VOTRE OBJECTIF>
Recopiez le passage du texte sur l'ostéopathie qui va de « - Les techniques » à « main de l’ostéopathe. », sans y changer un mot.

TEXTE D'ÉTUDE>
= = = =

L’ostéopathie consiste, dans une compréhension globale du patient, à prévenir, diagnostiquer et traiter manuellement les dysfonctions de la mobilité des tissus du corps humain susceptibles d’altérer l’état de santé.
Pour Andrew Taylor Still, le fondateur de l’ostéopathie, une partie du corps fragilisée provoque un déséquilibre de l’harmonie du corps tout entier. L’ostéopathie doit donc traiter non seulement la partie fragilisée mais doit aussi agir sur l’équilibre de l’ensemble du corps.
Afin de corriger ces dysfonctions, l’ostéopathe utilise différentes techniques. Ces techniques sont exclusivement réalisées manuellement et nécessitent ou non la participation du patient (respiration, contraction musculaire, mouvement…).
Les techniques ostéopathiques
Les gestes ostéopathiques restent toujours dans le champ physiologique et sans forcer les structures. Les techniques manuelles sont toujours adaptées et non traumatisantes. Cette quête de restauration de la mobilité enclenche les mécanismes d’autorégulations afin de permettre à l’organisme de retrouver son équilibre, de développer sa capacité d’auto-défense et de retrouver la santé. Les techniques mise en oeuvre concernent les sphères musculo-squelettique, viscérale et crânienne.
Elles s’adressent au système ostéo-articulaire. La mobilisation est effectuée soit dans le sens du blocage (techniques directes) soit dans le sens opposé (techniques indirectes). Nous retrouvons trois types d’outils thérapeutiques :
- Le travail articulaire a pour principe de mobiliser doucement l’articulation (oscillation lente et répétitive) afin que l’articulation se relâche progressivement et retrouve son amplitude normale.
- Les techniques d’énergie musculaires permettent de mobiliser l’articulation grâce à la force de contraction du muscle. Le patient réalise des « contractés-relâchés » contre la main de l’ostéopathe.

= = = =

DONNÉES FOURNIES>
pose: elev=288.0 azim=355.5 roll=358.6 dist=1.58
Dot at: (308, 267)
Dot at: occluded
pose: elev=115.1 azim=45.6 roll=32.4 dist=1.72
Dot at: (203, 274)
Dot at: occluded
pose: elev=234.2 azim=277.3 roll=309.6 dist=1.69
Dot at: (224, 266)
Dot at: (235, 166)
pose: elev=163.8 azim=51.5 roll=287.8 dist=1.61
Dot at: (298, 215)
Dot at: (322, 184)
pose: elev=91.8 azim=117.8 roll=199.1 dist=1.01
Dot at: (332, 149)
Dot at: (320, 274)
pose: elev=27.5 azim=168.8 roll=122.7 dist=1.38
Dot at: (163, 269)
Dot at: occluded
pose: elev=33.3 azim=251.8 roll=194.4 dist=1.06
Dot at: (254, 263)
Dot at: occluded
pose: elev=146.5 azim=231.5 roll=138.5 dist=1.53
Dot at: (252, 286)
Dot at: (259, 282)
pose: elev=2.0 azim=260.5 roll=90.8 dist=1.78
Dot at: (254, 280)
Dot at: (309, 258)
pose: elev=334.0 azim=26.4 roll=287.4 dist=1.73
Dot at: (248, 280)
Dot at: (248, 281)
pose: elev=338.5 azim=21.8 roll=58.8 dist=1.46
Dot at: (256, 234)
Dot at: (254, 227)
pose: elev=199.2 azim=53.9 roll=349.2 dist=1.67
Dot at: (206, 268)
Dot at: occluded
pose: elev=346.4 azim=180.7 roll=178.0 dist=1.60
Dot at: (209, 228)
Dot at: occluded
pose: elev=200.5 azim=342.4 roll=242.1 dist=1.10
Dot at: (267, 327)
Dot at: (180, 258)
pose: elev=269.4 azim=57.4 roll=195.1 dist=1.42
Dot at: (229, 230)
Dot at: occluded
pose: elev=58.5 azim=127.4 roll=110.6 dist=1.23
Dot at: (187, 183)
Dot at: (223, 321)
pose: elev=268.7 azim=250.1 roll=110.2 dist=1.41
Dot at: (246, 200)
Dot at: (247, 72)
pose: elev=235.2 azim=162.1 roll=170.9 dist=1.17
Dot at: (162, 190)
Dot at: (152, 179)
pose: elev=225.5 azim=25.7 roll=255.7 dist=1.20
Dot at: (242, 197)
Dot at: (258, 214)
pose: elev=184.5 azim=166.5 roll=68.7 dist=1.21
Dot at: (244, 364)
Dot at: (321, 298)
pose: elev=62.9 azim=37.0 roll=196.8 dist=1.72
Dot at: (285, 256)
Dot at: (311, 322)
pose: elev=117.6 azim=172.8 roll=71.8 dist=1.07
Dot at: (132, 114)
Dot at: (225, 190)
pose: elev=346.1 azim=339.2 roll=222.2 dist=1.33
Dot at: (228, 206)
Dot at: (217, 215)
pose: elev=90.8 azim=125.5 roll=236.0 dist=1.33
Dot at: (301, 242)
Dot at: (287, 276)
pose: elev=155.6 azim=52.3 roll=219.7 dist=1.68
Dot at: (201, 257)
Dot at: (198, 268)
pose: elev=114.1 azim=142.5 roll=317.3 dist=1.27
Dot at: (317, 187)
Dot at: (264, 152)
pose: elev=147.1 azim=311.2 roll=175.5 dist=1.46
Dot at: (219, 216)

= = = =

RÉPONSE ATTENDUE>
- Les techniques d’énergie musculaires permettent de mobiliser l’articulation grâce à la force de contraction du muscle. Le patient réalise des « contractés-relâchés » contre la main de l’ostéopathe.